11 answers Last reply Best Answer
More about revised 900ish build advice
  1. You may want to get the 2500k if you want a bigger overclock. The biggest improvement with ivy bridge is the onboard video, but you're using a separate card. I would get this power supply instead of the seasonic: rosewill green series 630w for $64.99 shipped at newegg (link broken). This particular rosewill model gets excellent reviews, has 50 amps on the 12v rail, and is $5 cheaper with free shipping.
  2. ^ Ivy also has better performance, slightly. Ivy also saves more power. The overclocking differential is unnoticeable.

    Another thing, you could do so much better than that build. You could actually get a motherboard that Crossfire's at 8x/8x and a PSU that'd allow you to SLI/CF the 7850.

    Check out my $850 build here:
    Gives you a board running 8x/8x, a PSU that'll allow you to CF the 7850. You might disagree with the Z68 board I suggest but Z68 vs Z77 has 0 difference in performance and overclocking. Z77 just has native PCI 3.0 and USB 3.0. But in benches the Z68 vs Z77 you couldn't tell the difference. Plus the board I recommend has PCI 3.0 w/ Gen3 and USB 3.0 slots anyways.

    I don't know, but those temp differentials look pretty substantial to me. I'd rather have a 2500K than 3570K if that reporting is to be believed. Not to mention the 2500K is a little bit cheaper. As far as the less power consumption, the difference at best I couldn't imagine would translate to more than a penny or two a day on an electric bill. Theres the power consumption info. Stock to stock theres less power usage, but under overclocking, they both get equally thirsty.
    Temps are fairly close to me, the review also said that the i5 3570K was a good alternate for the i5 2500K, not a huge step forward but a step nonetheless.
    Also although temps are high, IB can still overclock well. Intel stated that although the temps are high, it is because IB can handle the heat better than SB. Also the performance is not GREATLY but still increased over the SB chips.
  5. Best answer
    Yea, the stock temps are close, but under overclocking is where they get toasty. Seems awful hot to me. I dunno man, seems to me since the 3570K isn't worth the extra $20 bucks over the 2500K, whether it can handle the hotter temps or not, and I'm sure it probably can. To me 6 percent is just lame, remember when Pokemon gameboy was popular? Was there really a point to buying the Yellow Pikachu edition if you already had Blue or Red? Well duh!, you get Pikachu to follow you around! *facepalm*.. Intel originally said they expected 20% improvement out of Ivy over Sandy. If they had of delivered, then maybe they could justify the increased price. I don't like the trend I'm seeing, AMD is being crushed and Intel to me is already showing us what they plan to do if they secure the monopoly.

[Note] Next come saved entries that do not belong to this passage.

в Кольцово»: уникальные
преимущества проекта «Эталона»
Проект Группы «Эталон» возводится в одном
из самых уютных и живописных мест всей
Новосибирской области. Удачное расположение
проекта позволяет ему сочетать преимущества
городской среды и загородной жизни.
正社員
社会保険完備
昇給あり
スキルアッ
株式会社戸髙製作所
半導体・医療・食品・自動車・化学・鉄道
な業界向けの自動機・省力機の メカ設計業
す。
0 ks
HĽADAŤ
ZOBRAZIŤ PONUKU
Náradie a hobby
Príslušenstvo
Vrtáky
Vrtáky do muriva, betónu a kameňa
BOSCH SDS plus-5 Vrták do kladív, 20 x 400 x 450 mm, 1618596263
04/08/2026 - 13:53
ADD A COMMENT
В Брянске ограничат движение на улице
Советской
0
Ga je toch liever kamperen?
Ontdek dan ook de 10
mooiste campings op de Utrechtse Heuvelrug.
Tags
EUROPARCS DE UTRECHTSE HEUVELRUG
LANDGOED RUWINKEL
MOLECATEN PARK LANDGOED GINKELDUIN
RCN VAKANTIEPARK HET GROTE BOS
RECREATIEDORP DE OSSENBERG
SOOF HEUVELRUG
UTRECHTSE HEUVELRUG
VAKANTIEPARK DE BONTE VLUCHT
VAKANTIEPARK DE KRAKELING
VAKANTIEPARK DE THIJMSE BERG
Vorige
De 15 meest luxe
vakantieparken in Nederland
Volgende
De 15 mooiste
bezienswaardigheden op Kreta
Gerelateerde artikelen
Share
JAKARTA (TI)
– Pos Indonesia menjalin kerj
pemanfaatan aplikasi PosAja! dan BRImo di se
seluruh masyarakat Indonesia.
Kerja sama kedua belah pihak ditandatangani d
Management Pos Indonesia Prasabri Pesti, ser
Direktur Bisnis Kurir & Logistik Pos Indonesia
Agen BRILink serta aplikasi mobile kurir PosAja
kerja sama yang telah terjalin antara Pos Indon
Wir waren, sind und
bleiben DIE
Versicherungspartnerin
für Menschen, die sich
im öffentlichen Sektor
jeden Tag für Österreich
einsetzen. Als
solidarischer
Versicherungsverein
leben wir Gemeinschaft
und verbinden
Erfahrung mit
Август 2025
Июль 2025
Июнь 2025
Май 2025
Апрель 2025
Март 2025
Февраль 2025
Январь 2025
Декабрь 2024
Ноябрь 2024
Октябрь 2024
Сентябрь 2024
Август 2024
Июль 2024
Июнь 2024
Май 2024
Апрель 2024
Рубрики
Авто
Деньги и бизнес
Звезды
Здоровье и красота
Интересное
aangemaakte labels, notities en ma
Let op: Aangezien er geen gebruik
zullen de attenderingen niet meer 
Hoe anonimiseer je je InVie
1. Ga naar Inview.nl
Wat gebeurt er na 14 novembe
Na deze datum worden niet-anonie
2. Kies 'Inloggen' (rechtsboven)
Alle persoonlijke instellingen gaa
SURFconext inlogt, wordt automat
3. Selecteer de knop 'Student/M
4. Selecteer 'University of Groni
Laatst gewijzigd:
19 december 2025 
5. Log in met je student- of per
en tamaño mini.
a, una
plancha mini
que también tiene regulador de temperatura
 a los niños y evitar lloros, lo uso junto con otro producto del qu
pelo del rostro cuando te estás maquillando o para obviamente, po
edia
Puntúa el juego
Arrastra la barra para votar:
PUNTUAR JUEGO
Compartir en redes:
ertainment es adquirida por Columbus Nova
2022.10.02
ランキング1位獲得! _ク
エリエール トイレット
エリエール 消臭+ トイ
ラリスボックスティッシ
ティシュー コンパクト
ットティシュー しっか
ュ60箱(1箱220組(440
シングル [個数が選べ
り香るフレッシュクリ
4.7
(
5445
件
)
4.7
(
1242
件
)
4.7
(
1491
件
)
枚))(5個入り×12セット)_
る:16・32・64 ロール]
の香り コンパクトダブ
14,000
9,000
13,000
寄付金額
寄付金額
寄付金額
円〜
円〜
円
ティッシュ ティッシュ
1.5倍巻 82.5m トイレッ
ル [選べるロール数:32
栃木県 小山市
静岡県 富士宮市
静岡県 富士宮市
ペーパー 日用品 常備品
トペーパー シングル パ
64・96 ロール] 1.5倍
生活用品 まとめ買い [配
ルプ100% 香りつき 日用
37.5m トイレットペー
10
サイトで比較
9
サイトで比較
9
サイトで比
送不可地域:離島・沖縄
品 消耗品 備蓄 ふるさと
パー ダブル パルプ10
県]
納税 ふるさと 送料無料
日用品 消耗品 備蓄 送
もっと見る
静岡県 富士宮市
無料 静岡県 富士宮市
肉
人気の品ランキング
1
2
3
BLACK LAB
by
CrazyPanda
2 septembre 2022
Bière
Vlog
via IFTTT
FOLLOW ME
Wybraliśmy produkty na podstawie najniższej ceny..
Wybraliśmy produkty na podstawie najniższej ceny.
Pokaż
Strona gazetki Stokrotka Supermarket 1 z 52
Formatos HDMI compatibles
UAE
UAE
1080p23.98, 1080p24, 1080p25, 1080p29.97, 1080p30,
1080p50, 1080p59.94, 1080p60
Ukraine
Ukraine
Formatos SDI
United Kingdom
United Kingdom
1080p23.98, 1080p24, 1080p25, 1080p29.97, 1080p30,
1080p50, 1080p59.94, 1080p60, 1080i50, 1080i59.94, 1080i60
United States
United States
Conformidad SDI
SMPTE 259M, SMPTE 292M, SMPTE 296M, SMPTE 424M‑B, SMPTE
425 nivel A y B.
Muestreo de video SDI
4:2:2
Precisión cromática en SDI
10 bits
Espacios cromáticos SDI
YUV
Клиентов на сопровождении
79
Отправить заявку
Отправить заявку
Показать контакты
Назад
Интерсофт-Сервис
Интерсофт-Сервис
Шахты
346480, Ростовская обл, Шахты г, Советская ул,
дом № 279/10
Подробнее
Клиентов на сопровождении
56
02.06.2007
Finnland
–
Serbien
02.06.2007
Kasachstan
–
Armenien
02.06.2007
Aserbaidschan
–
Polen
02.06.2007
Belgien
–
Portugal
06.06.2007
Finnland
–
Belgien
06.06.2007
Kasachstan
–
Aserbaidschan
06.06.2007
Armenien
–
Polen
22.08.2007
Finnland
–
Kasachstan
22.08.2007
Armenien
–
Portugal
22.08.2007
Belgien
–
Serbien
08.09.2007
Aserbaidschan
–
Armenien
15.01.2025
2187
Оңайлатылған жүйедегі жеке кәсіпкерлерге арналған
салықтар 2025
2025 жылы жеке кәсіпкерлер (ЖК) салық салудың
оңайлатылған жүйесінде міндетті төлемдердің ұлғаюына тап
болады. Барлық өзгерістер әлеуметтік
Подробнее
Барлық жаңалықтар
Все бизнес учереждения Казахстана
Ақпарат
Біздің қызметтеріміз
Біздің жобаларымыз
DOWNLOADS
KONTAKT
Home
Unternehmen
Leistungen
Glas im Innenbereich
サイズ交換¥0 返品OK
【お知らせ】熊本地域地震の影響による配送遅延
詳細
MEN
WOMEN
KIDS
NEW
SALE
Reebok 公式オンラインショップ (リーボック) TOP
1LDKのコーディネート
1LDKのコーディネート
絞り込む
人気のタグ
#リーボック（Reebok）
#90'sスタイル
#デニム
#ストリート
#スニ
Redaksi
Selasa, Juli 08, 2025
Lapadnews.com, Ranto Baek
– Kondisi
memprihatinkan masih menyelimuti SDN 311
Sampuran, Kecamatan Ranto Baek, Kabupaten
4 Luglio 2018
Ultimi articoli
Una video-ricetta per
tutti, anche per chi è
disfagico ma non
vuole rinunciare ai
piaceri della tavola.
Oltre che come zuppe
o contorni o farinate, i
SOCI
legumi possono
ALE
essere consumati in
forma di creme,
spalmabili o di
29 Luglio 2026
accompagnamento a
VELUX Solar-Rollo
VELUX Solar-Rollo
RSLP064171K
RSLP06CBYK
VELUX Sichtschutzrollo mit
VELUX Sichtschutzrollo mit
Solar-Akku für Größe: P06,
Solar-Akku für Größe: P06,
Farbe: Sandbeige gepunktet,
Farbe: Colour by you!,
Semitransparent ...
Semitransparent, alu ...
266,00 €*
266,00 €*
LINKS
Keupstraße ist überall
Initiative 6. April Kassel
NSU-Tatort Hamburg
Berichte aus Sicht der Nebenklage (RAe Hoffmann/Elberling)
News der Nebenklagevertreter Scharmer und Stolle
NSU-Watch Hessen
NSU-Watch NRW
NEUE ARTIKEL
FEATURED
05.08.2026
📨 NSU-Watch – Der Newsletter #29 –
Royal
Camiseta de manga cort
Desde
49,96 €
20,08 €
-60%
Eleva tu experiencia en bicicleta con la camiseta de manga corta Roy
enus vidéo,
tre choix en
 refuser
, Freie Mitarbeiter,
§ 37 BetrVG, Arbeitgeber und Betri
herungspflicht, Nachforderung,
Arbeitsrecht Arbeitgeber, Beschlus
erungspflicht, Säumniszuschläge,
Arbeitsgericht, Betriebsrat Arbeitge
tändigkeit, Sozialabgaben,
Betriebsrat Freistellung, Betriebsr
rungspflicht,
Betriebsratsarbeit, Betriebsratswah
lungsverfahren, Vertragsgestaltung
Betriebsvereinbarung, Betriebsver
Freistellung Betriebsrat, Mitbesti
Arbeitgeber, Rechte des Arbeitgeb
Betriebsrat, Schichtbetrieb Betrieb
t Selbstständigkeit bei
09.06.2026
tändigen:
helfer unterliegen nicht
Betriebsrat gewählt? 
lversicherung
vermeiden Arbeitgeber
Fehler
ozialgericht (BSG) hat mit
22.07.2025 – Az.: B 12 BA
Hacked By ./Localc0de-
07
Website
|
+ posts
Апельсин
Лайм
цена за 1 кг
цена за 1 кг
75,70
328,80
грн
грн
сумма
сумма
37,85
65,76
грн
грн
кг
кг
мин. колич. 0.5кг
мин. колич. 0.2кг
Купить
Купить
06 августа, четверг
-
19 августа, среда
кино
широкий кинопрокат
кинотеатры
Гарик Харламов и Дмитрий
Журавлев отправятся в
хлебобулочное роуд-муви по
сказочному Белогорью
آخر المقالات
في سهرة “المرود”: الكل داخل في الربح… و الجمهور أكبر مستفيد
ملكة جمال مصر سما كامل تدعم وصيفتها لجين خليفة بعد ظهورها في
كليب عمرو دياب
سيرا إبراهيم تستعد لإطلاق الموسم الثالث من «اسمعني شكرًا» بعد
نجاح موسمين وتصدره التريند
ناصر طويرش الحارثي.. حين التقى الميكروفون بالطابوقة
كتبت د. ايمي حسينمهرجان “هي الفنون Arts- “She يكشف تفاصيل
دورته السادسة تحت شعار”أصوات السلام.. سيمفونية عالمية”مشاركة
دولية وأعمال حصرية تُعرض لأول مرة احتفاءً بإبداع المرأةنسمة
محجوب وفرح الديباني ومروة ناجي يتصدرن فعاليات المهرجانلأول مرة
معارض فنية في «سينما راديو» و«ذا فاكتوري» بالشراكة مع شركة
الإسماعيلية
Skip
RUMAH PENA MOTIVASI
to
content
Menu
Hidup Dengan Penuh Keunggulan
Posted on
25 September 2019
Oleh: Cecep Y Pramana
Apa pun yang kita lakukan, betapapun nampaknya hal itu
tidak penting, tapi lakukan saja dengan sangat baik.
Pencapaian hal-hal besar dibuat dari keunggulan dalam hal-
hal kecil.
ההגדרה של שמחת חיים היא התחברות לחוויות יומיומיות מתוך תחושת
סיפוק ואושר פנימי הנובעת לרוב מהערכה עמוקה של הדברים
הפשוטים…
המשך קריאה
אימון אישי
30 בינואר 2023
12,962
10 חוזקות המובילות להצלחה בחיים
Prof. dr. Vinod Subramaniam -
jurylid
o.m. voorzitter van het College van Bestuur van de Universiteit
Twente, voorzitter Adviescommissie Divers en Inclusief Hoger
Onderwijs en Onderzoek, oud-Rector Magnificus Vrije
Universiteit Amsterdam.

    In all seriousness, on the heat issue The question is, how much does the extra temperature contribute to heating up the inside of a computer case? I'd admit I honestly don't know, so I'm asking LOL.
  6. ? Really, I think Intel said 10% since it was only going to be a die-shrink but not an arch change.

    I think the air flow of the case would highly determine that.
  7. You're looking at the wrong report. That's for Ivy Bridge mobile.
    IB did improve that much on the mobile side.
  8. Ah, I see said the blind man to his deaf daughter!

    Well from the mobile market, if I were buying a laptop, I'd still be looking for a Llano. The CPUs are stronger, but Intel onboard graphics still aren't ready for primetime. But I digress, thanks for pointing that out, I took it to mean he was saying Ivy Bridge Desktops would be 20 percent more. I've seen people on the forum throw that figure around, but hey, thats why you check your sources!
  9. Llano is nice no doubt. But for people with just productivity Ivy is where it is at. I think Trinity's replacement for mobile platform is where I'll buy a laptop. AMD is pretty decent in mobile with recent Trinity benchmarks so we'll see.

    But if I buy now, I'd probably go for an ultrabook for my CS5 work and the size and yeah. That or go Trinity.
  10. Best answer selected by xelda.